# Dirty Steak



## zilla (Aug 21, 2005)

Has anyone ever done a "Dirty Steak"? I read about it in a book or magazine some years ago. I take it that you are to throw a steak right in the coals to cook it.....and then scrape the ashes off???? or what?  Anyone?

Zilla


----------



## Guest (Aug 21, 2005)

That's an AB exclusive!  :grin:


----------



## Pigs On The Wing BBQ (Aug 21, 2005)

No, No, No, Not by a long shot! That has been done for years. AB is sometimes the guy that digs old ways up and clams to be his own. I'll get the facts and post them where the Throw steak came from and how it evolved. AB called it a dirty steak because he could not call it what it truly is. A THROW STEAK.Film at 11:00 More to come.


----------



## Guest (Aug 21, 2005)

LMAO!  It was a JOKE Pigs!  A JOKE... #-o


----------



## Pigs On The Wing BBQ (Aug 21, 2005)

Umm, OK, You got me. Been a long canning weekend. I'm not the sharpest knife in the drawer sometimes. Glad you had a laugh at my expense. I have indeed done them that way, It was fun and every one flipped when I did it. They are great, I would recommend doing them. Good eats. :!:


----------



## Guest (Aug 21, 2005)
-*-
• Set task A
In the dirty steak thread, what reason does Pigs On The Wing BBQ give for AB calling the dish a "dirty steak"? Answer in one to three sentences.
• Set task B
Carry on the dirty steak forum thread from its last line.

[Data items]
-*-
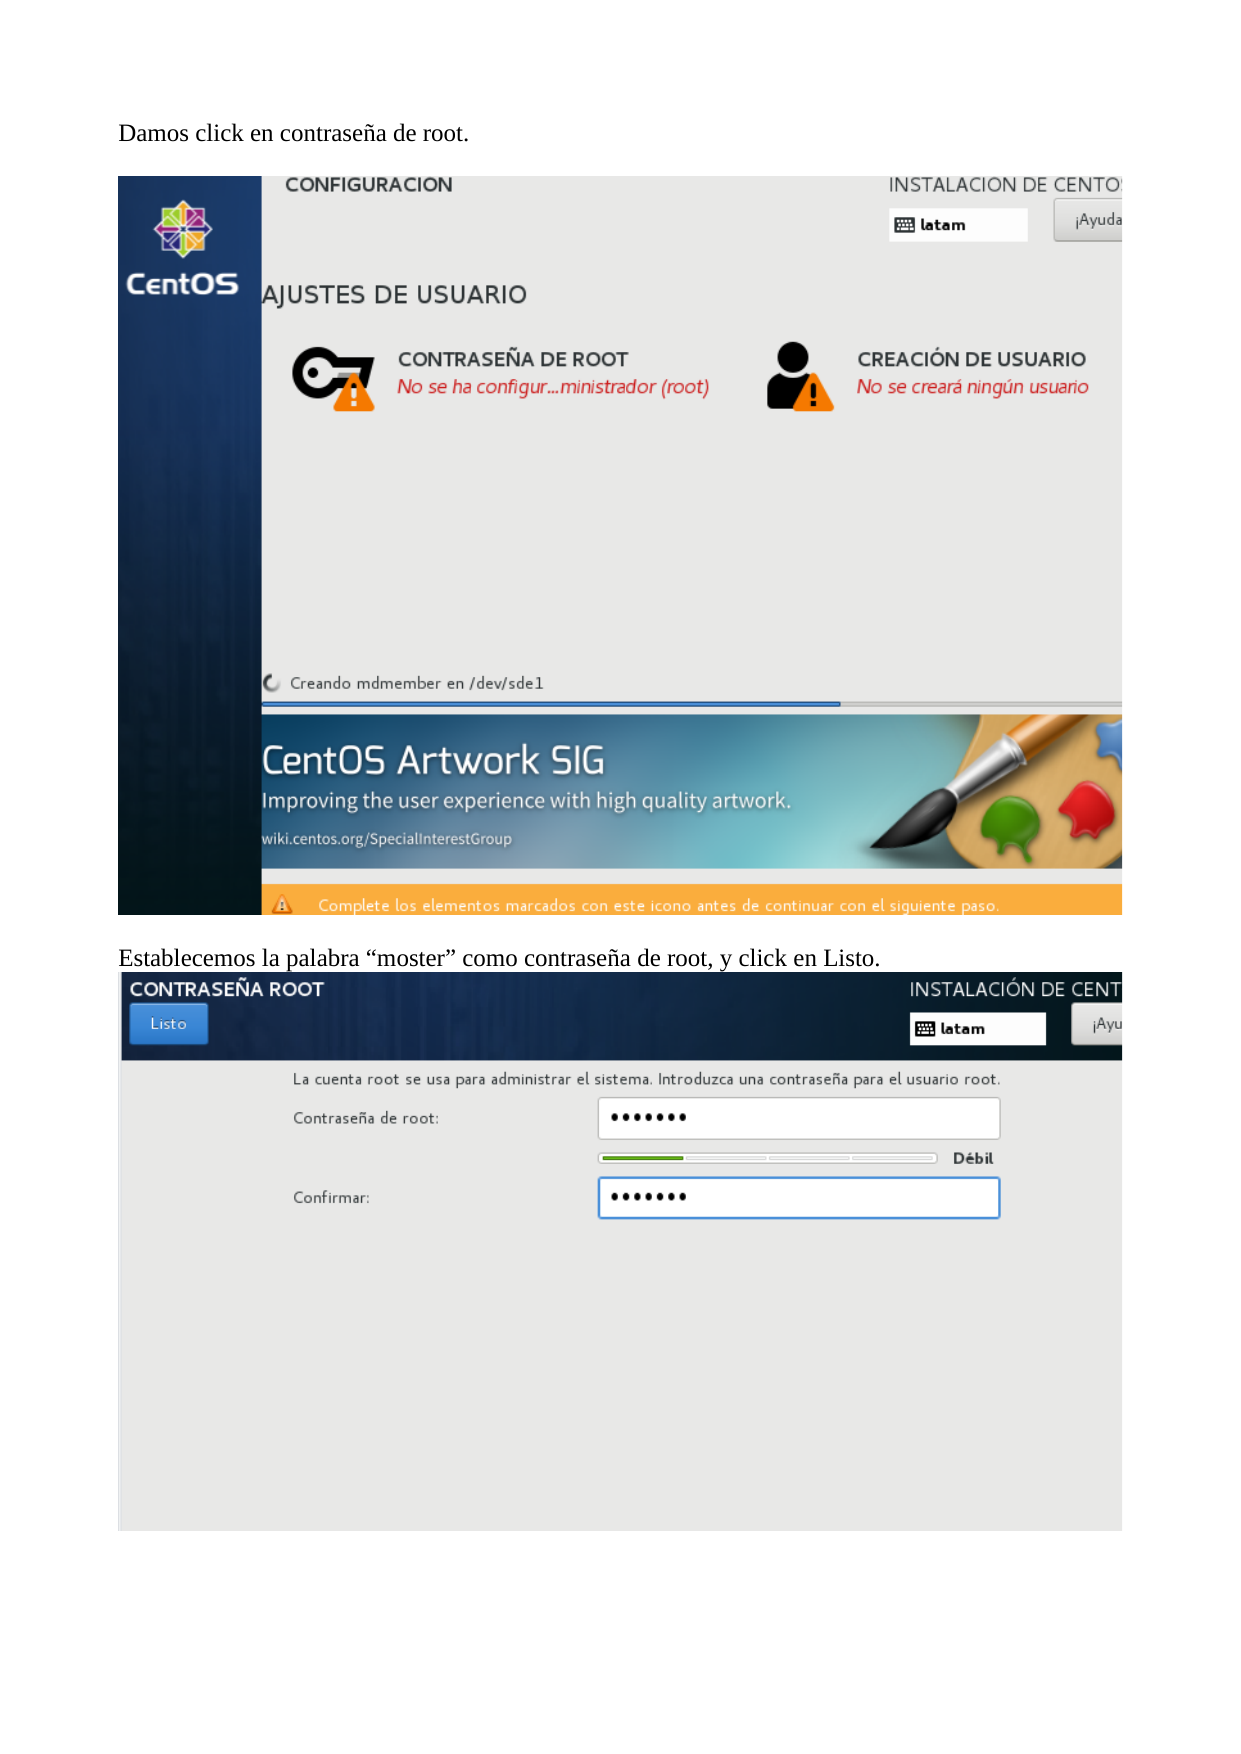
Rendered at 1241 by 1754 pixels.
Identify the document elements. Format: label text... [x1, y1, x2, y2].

picture [118, 176, 1123, 915]
picture [118, 972, 1123, 1531]
text Damos click en contraseña de root. [118, 118, 1122, 147]
text Establecemos la palabra “moster” como contraseña de root, y click en Listo. [118, 943, 1122, 972]
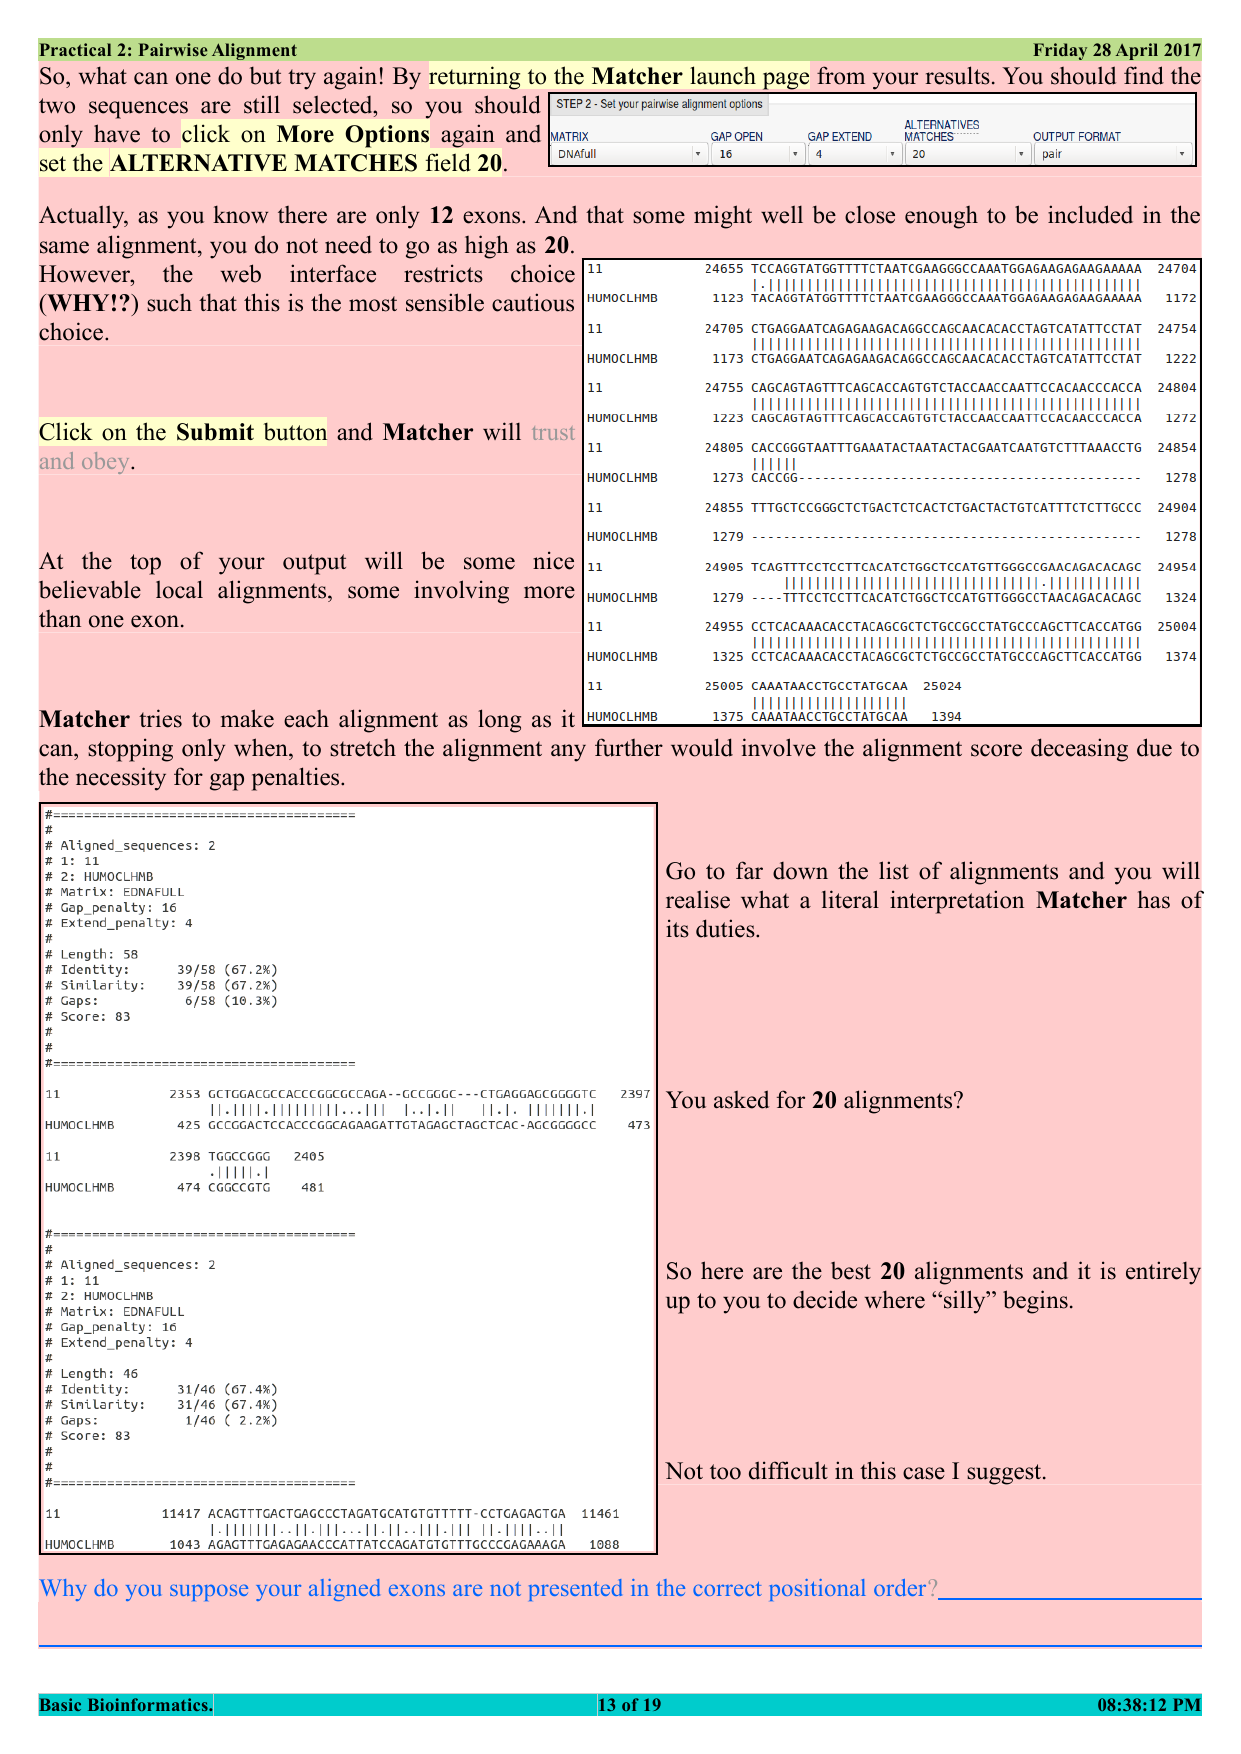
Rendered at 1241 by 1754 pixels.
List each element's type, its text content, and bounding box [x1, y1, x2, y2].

text Actually, as you know there are only 12 exons. And that some might well be close enough to be included in the same alignment, you do not need to go as high as 20. However, the web interface restricts choice (WHY!?) such that this is the most sensible cautious choice. [38, 200, 1202, 346]
text [41, 804, 656, 1553]
picture [550, 94, 1195, 165]
text Not too difficult in this case I suggest. [658, 1456, 1202, 1485]
text Click on the Submit button and Matcher will trust and obey. [38, 417, 582, 475]
text So here are the best 20 alignments and it is entirely up to you to decide where “silly” begins. [658, 1256, 1202, 1314]
text Go to far down the list of alignments and you will realise what a literal interpretation Matcher has of its duties. [658, 856, 1202, 943]
text At the top of your output will be some nice believable local alignments, some involving more than one exon. [38, 546, 582, 633]
text So, what can one do but try again! By returning to the Matcher launch page from your results. You should find the two sequences are still selected, so you should only have to click on More Options again and set the ALTERNATIVE MATCHES field 20. [38, 61, 1202, 177]
picture [43, 807, 654, 1551]
text You asked for 20 alignments? [658, 1085, 1202, 1114]
text Why do you suppose your aligned exons are not presented in the correct positional order? [38, 1573, 1202, 1602]
text Matcher tries to make each alignment as long as it can, stopping only when, to stretch the alignment any further would involve the alignment score deceasing due to the necessity for gap penalties. [38, 704, 1202, 791]
picture [584, 260, 1200, 724]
-*-
• Final result A
Pigs On The Wing BBQ says AB called it a dirty steak because he could not call it what it truly is, a throw steak.

• Final result B
Pigs On The Wing BBQ said:
			
		

> Glad you had a laugh at my expense.


Awwww. I'm sorry.  But I was laughing in my post and if that wasn't enough, LOOK AT MY AVATAR!!! :badpoke:


----------



## Finney (Aug 21, 2005)

I would recommend doing them also....  
But not with Kingsford. :badgrin: 

You might as well throw it in the sand box and then bake it. #-o 
Do it with lump. :!:


----------



## zilla (Aug 22, 2005)

OK I blow the ash off of the coals, lay my steak on top. What can expect as far as coals sticking to the meat, cleaning the meat off, what about the details?


----------



## Pigs On The Wing BBQ (Aug 22, 2005)

Slow Cooking Beef Using The "Buffalo Trow" Method

 By Carlene Phelps, with the original article written by Don Gillis - Jan. 
1995



      In January of 1994, NBBQN ran an article about an annual Buffalo Trow 
that is held in our area of South Georgia. We were, needles to say, 
overwhelmed by the response from those of you who were not familiar with 
this old custom of cooking steaks.

      Some 47 people joined the News crew the Saturday before Thanksgiving 
as we headed for the little town, home of Graham United Methodist Church, of 
Graham, GA., about an hours drive away.

      We had a 5 p.m. seating bit were on hand early in order to get some 
good pictures (those used in this article) and information from the team of 
cooks. The smoke was rolling from the stacks of pecan wood being used when 
we arrived, and steaks were sizzling in the coals.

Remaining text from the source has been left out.